Yellow-eyed penguins battle for survival

Yellow-eyed penguins battle for survival

Otago's yellow-eyed penguins are battling for survival, with the region's population hitting a 25-year low.

Fifty chicks have died this season after a run of hot weather and an outbreak of avian diptheria. It caps off a bad few years for the endangered birds.

Rangers from the Yellow-eyed Penguin Trust visit nests around coastal Otago twice a week, taking measurements and making sure the birds are putting on weight.

They're also treating penguins affected by avian diphtheria - a disease which can block the airways, forcing chicks to starve to death.

"Certain years it's more prevalent, and this year places have been hit really hard, and some have died," says Leith Thomson, a senior ranger from the Yellow Eyed Penguin Trust.

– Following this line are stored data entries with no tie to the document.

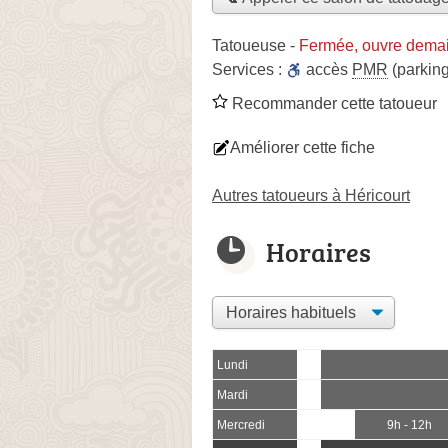
Tatoueuse
-
Fermée, ouvre demai
Services :
accès
PMR
(parking
Recommander cette tatoueur
Améliorer cette fiche
Autres tatoueurs à Héricourt
Horaires
Lundi
Mardi
Mercredi
9h - 12h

The Trust's been replanting native bush in areas turned into farmland.

But a hot November with less natural shelter has led to dozens of chicks dying of dehydration and starvation.

"The chicks were quite small when we had really hot days. And the adults know they can't sit on those chicks at that temperature, so they're getting up and leaving," says Mr Thomson.

The penguin population's been dropping steadily, despite the combined efforts of the Trust, Department of Conservation (DOC), and a Penguin rehab facility.

Six years ago, there were 30 nests in the private reserve near Allans Beach. Today, just five nests remain.

The decline is repeated across Otago and Southland, where the populations crashed from almost 500 breeding pairs in 2012 to fewer than 200 today.

The falling population is due to a range of causes, ranging from a mystery toxic agent in the water, through to barracouta attacks and human disturbance at breeding sites.

"If we're not getting that young lot coming through and breeding, we will have issues further down the track… We keep saying year by year, ‘next year's going to be better’, but it hasn't happened," says Mr Thomson.

That's not through a lack of effort. Rangers will monitor the birds throughout the summer, ensuring they're prepared to hit the water early next year.